Uluslararası Ticaret Hukuku Deneme Sınavı Sorusu #1266524
Antlaşma çerçevesinde sözleşmeden dönmenin hukuki sonuçları hakkında aşağıdaki teorilerden hangisinin benimsendiği belirtilmektedir?
Dönüşüm teorisi |
Klasik dönme teorisi |
Kanuni borç ilişkisi teorisi |
Ayni etkili dönme teorisi |
Haksız dönme teorisi |
Dönmenin, sözleşme üzerindeki etkileri ve dönme beyanı sonrasında tarafların yerine getirmiş oldukları edimleri iade yükümlülüğünün nasıl bir talep oluşturduğu tartışmalı bir konudur. Türk-İsviçre hukukunda bu konu ile ilgili dört teori ileri sürülmektedir. Bunlar, “klasik dönme teorisi”, “kanûnî borç ilişkisi teorisi”, “aynî etkili dönme teorisi” ve “dönüşüm teorisi (yeni dönme teorisi)”dir.
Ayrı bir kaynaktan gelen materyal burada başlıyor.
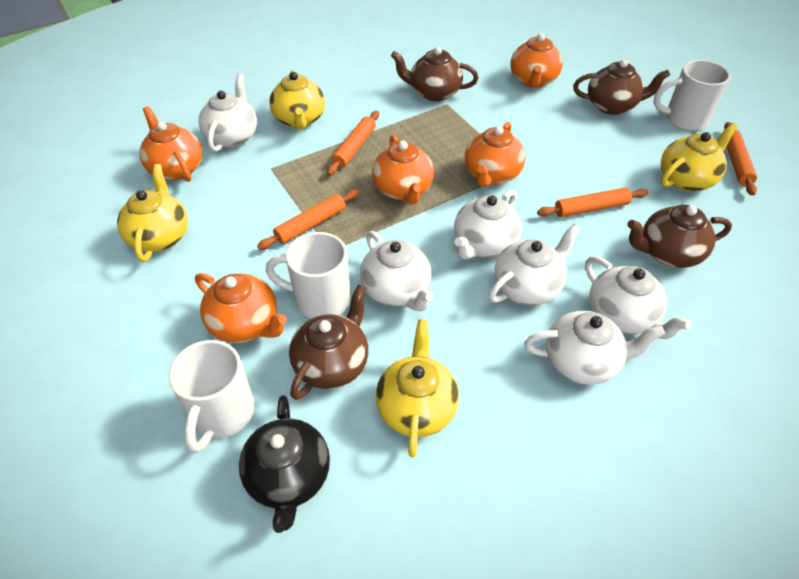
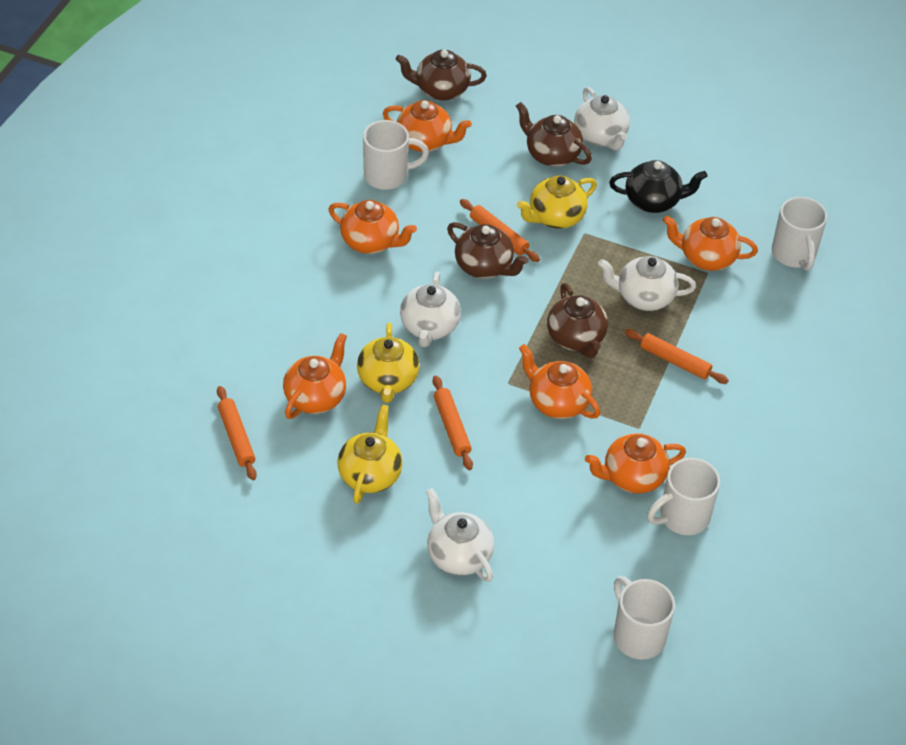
orange teapot: [140,106,203,182] [195,273,287,343] [372,134,434,205] [465,122,525,187] [510,34,563,88] = 5 -> [283,333,347,419] [328,200,417,254] [383,100,472,152] [519,344,601,419] [585,433,686,494] [663,216,758,271] = 6
white mug: [169,340,255,453] [266,232,351,319] [654,60,731,131] = 3 -> [363,120,429,190] [614,576,675,660] [647,458,720,535] [772,197,827,271] = 4
white teapot: [198,74,257,152] [360,231,433,311] [454,190,522,259] [488,224,581,306] [524,310,665,385] [585,256,692,339] = 6 -> [400,271,461,347] [426,488,494,582] [574,87,630,150] [598,256,696,311] = 4
yellow teapot: [117,164,188,262] [269,70,325,130] [376,319,459,457] [661,123,738,191] = 4 -> [337,404,403,504] [357,323,419,403] [517,176,597,229] = 3

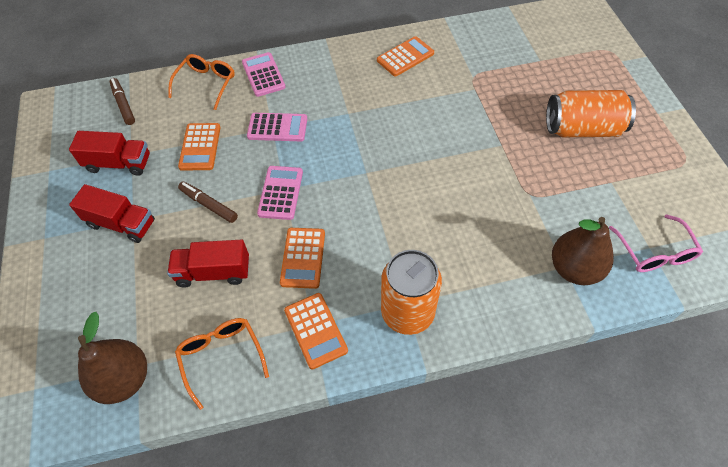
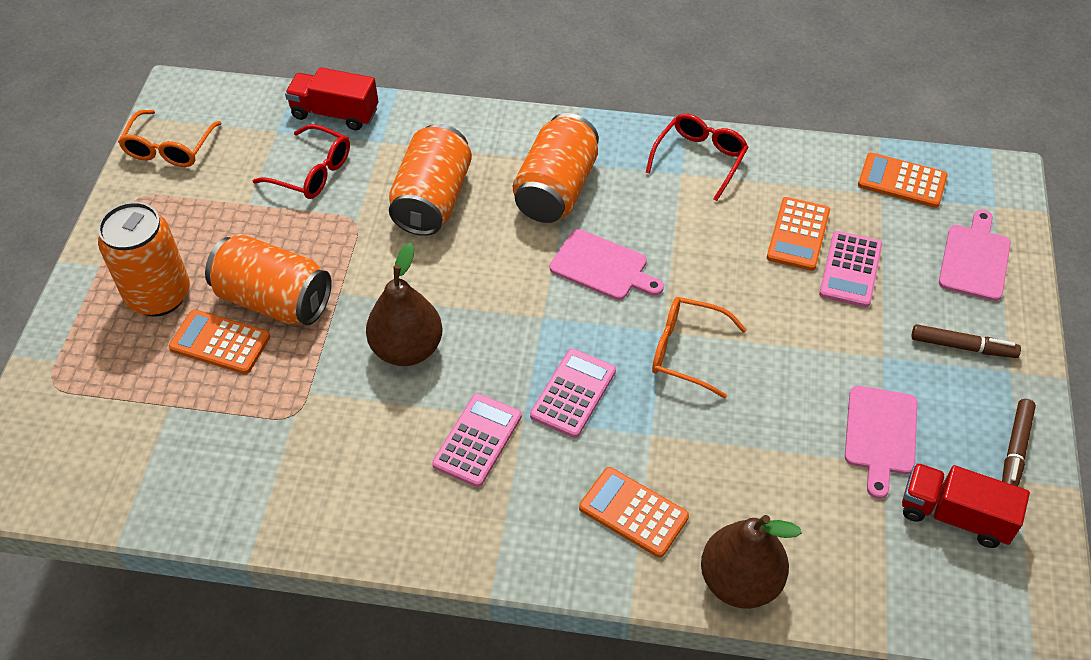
orange can: [381,250,442,335] [546,90,636,137] = 2 -> [98,202,190,317] [205,234,332,325] [389,124,472,236] [513,113,599,223] = 4
pink cutting board: none = 0 -> [550,229,664,300] [845,386,917,499] [939,209,1011,301] = 3
pink glasses: [609,214,703,272] = 1 -> none = 0
red glasses: none = 0 -> [253,124,350,199] [646,114,748,201] = 2
red truck: [69,131,150,176] [69,184,155,243] [167,240,249,288] = 3 -> [285,67,379,131] [902,463,1030,548] = 2

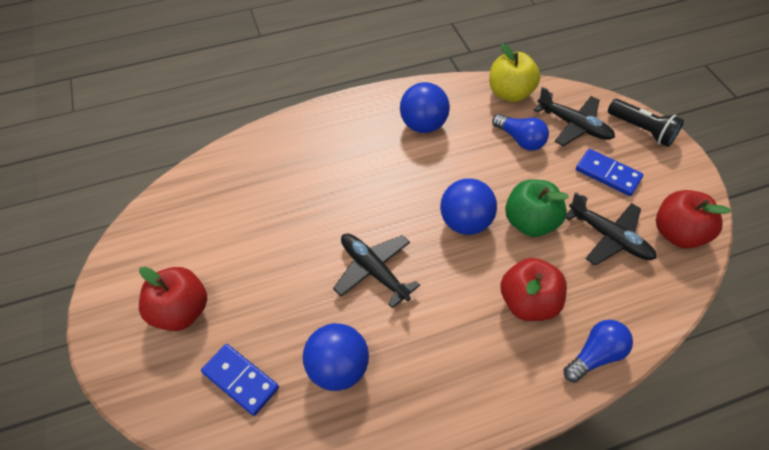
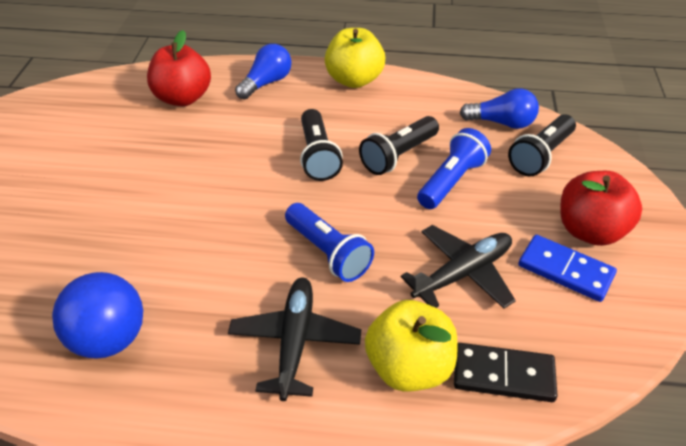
black domino: none = 0 -> [454,343,558,402] = 1
black flashlight: [608,99,684,147] = 1 -> [300,109,343,181] [359,116,439,175] [508,114,576,176] = 3
black plane: [333,233,420,308] [534,87,615,146] [566,192,657,265] = 3 -> [228,277,361,401] [401,225,516,309] = 2
blue ball: [303,323,369,391] [400,82,450,133] [440,178,497,235] = 3 -> [52,272,143,359] = 1
blue domino: [201,344,279,416] [576,149,643,196] = 2 -> [518,235,617,302] = 1
blue flashlight: none = 0 -> [285,203,374,282] [417,128,491,209] = 2
green apple: [505,179,569,237] = 1 -> none = 0
red apple: [139,266,207,331] [500,258,567,321] [656,190,731,249] = 3 -> [147,30,211,106] [561,171,642,246] = 2
yellow apple: [489,44,540,102] = 1 -> [325,28,385,88] [365,300,457,392] = 2

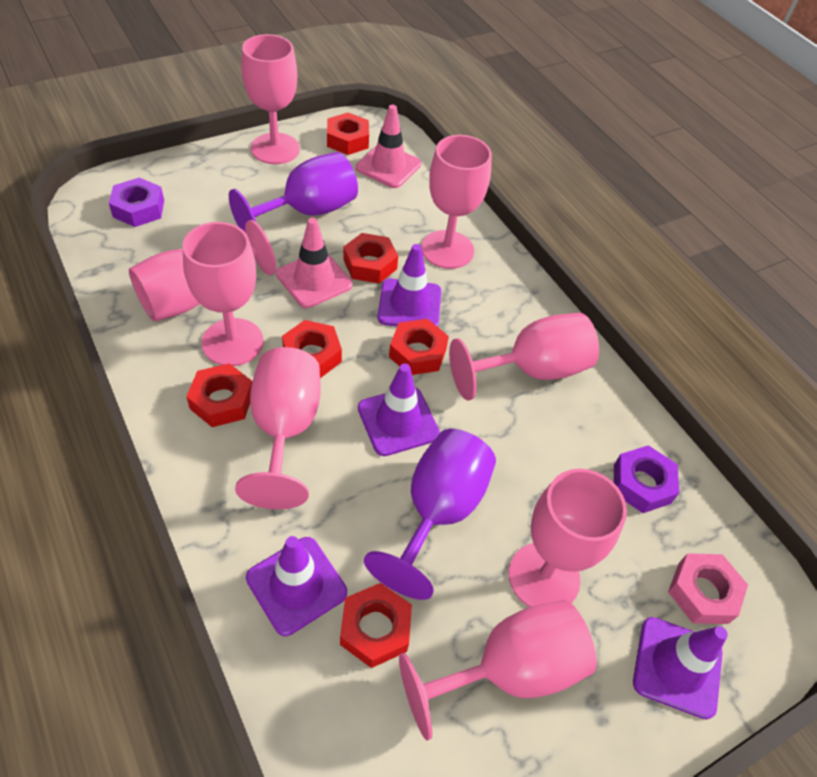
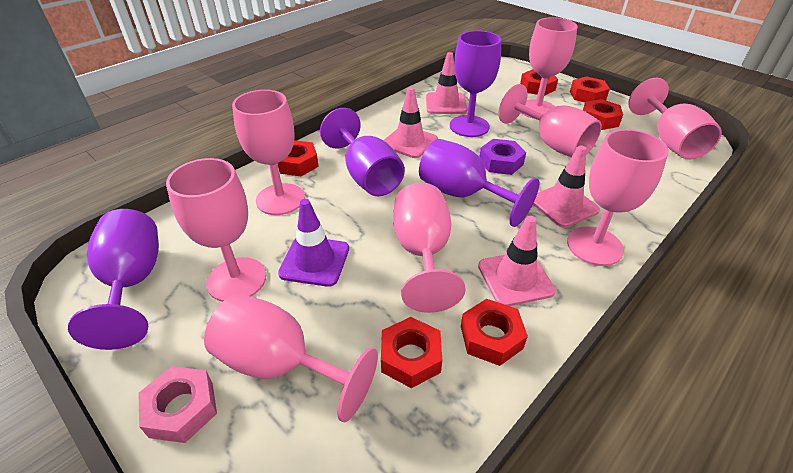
pink traffic cone: [276,218,352,308] [356,105,421,188] = 2 -> [383,87,438,158] [426,52,467,114] [478,216,556,306] [533,146,600,228] = 4
purple goblet: [229,152,358,232] [364,429,496,600] = 2 -> [68,209,159,350] [320,108,405,196] [419,139,539,227] [450,30,501,137] = 4
purple nut: [109,178,164,227] [614,445,679,513] = 2 -> [480,139,526,175] = 1
purple traffic cone: [246,536,347,636] [358,363,440,456] [378,244,441,327] [633,617,728,719] = 4 -> [278,199,349,287] = 1

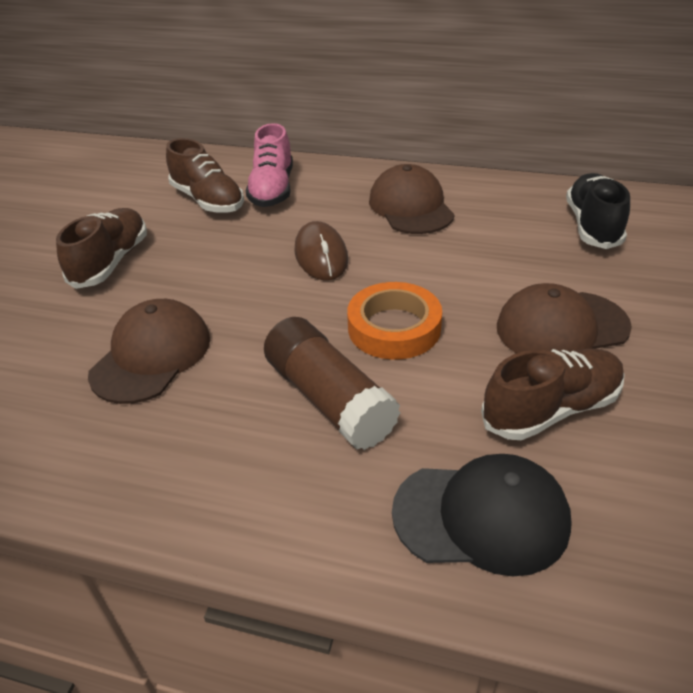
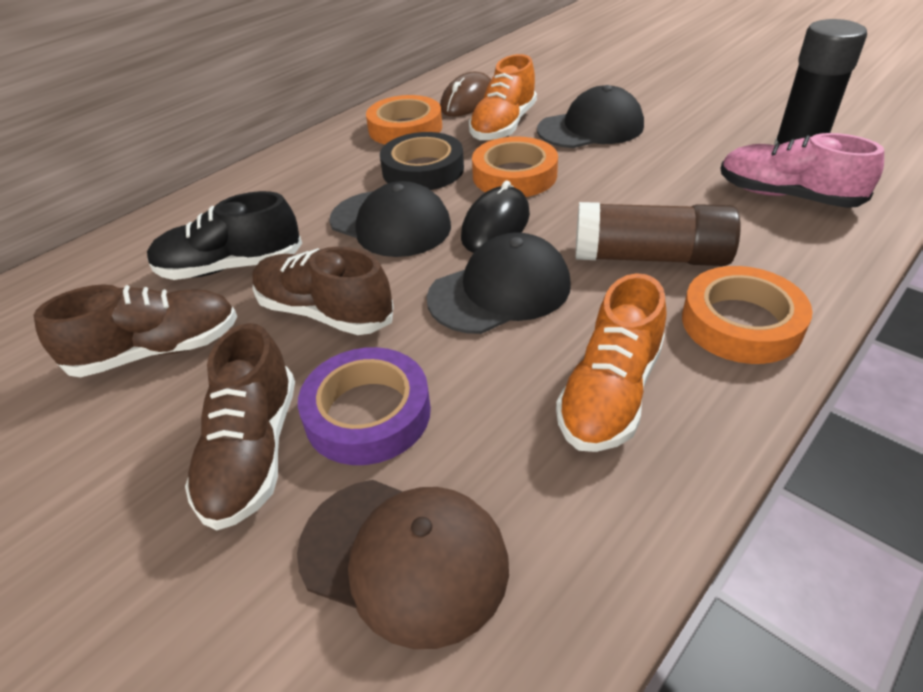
black cap: [392,454,572,576] = 1 -> [329,181,451,257] [427,232,571,334] [537,85,644,148] = 3
black glue stick: none = 0 -> [774,19,867,145] = 1
black mouse: none = 0 -> [461,180,530,253] = 1
black tape: none = 0 -> [380,132,464,190] = 1
brown cap: [88,299,210,404] [369,164,455,234] [497,283,632,353] = 3 -> [297,480,509,649] = 1
orange shoe: none = 0 -> [469,54,537,141] [556,273,666,452] = 2
orange tape: [347,282,442,360] = 1 -> [366,95,442,144] [472,136,558,197] [682,266,813,364] = 3
purple tape: none = 0 -> [298,347,431,465] = 1

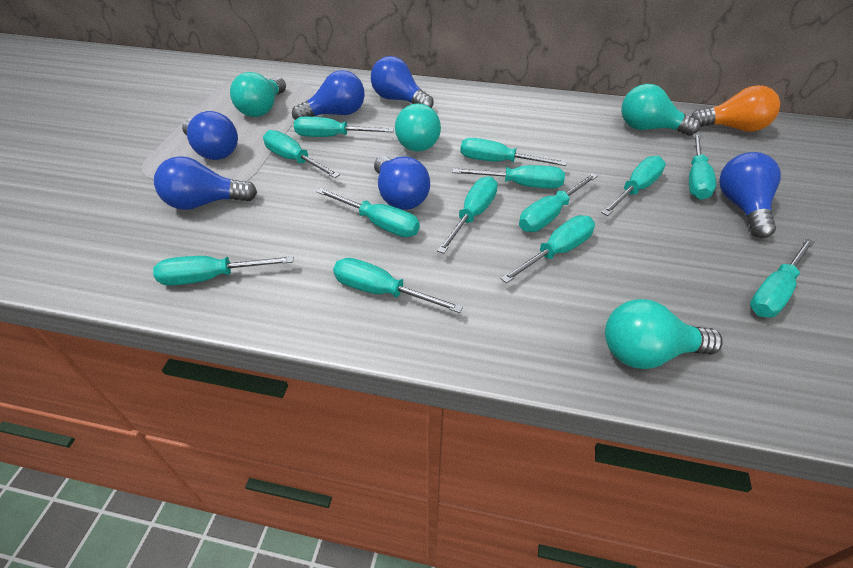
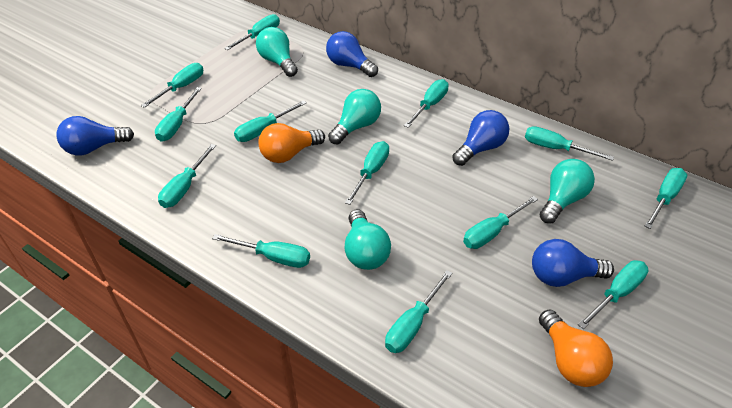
blue light bulb: [154,156,257,210] [182,111,238,160] [292,70,365,120] [371,56,434,108] [374,156,430,210] [719,152,781,238] = 6 -> [56,116,134,155] [326,31,378,77] [452,110,509,166] [532,239,614,287] = 4
orange light bulb: [691,85,780,132] = 1 -> [258,123,325,163] [539,309,613,387] = 2

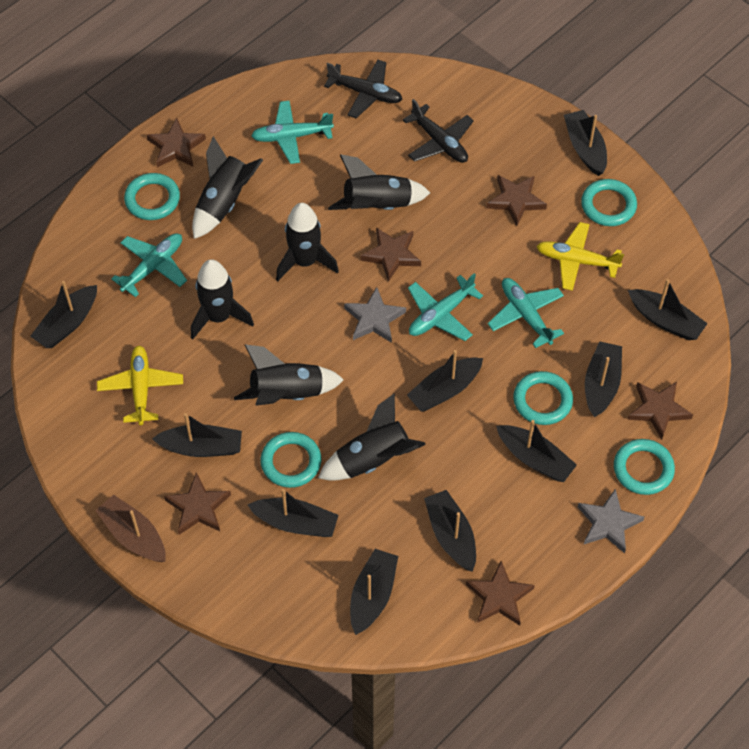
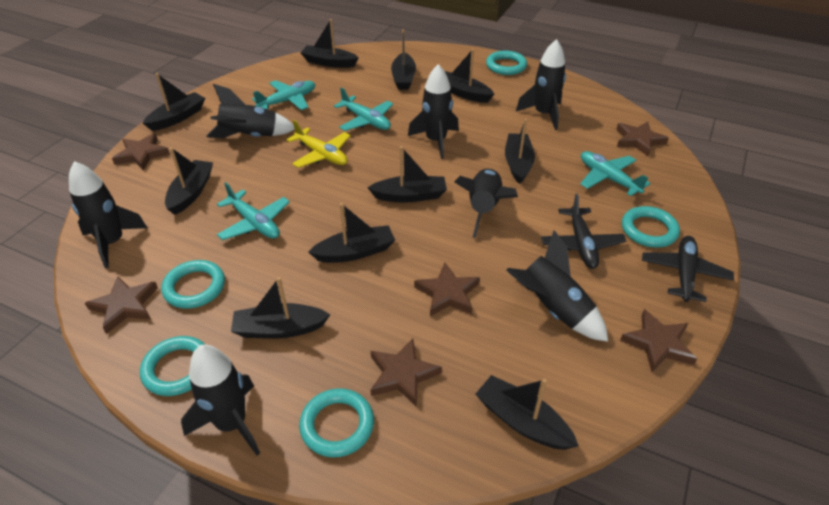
black rocket: [191,259,254,340] [192,136,263,239] [234,344,344,406] [276,203,339,281] [318,393,426,481] [328,154,430,210] = 6 -> [69,161,147,269] [181,345,260,455] [207,84,295,138] [408,64,459,159] [454,169,518,238] [506,230,608,342] [516,39,566,130] = 7
brown boat: [95,495,166,562] = 1 -> none = 0
grey star: [344,287,406,343] [578,489,644,553] = 2 -> none = 0
yellow plane: [97,346,183,425] [537,222,624,291] = 2 -> [286,120,351,168] = 1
Türk-İsviçre hukukunda son zamanlarda giderek ağırlık kazanan teori dönüşüm teorisidir. Bu teoriye göre, sözleşmeden dönülmesiyle birlikte sözleşme ortadan kalkmaz, sadece sözleşmenin içeriği değişir. Böylece daha önce ifa edilen edimlerin iadesi konusunda taraflar arasında bir tasfiye ilişkisi kurulur. CISG m. 81 ile 84 hükümleri arasında dönmenin sonuçları düzenlenmektedir. Her ne kadar bu hükümlerde, açık bir şeklide, dönmenin satım sözleşmesi üzerindeki etkileri, dönmenin beraberinde getirdiği tasfiye ilişkisi ve bunun tazminat rejimi ile bağlantısı
hükme bağlanmış ise de, bazı konular yine de cevapsız kalmıştır. CISG m. 81/1’den açıkça anlaşıldığı üzere, Antlaşmada sözleşme geriye etkili olarak sona erdirilmek istenmemektedir. Zira dönmeye rağmen bir dizi sözleşme hükümlerinin uygulamaya devam edeceği belirtilmektedir. Böylece, tarafların eski yükümlülüklerinin yerini, ifa edilmiş olan edimleri iade etme yükümlülüğü almaktadır. Bu sebeple Antlaşmada ilk anda “dönüşüm teorisi”nin kabul edildiği söylenebilir. Ancak, karşı görüş olarak klasik dönme teorisi, yani sözleşmeden dönmenin sözleşmeyi hiç akdedilmemiş vaziyete getirdiği de savunulmaktadır. Kanaatimizce, Antlaşmanın açık hükümleri karşısında klasik dönme görüşünü kabul etmek zor gözükmektedir. Zira CISG m. 81/1’e göre sözleşmeden dönülse bile, sözleşmenin bazı hükümleri geçerliliğini devam ettirmektedir. Hâl böyle olunca, Antlaşmanın Türk-İsviçre hukukuna hâkim olan dönüşüm teorisini kabul ettiğini söylemek yanlış olmaz.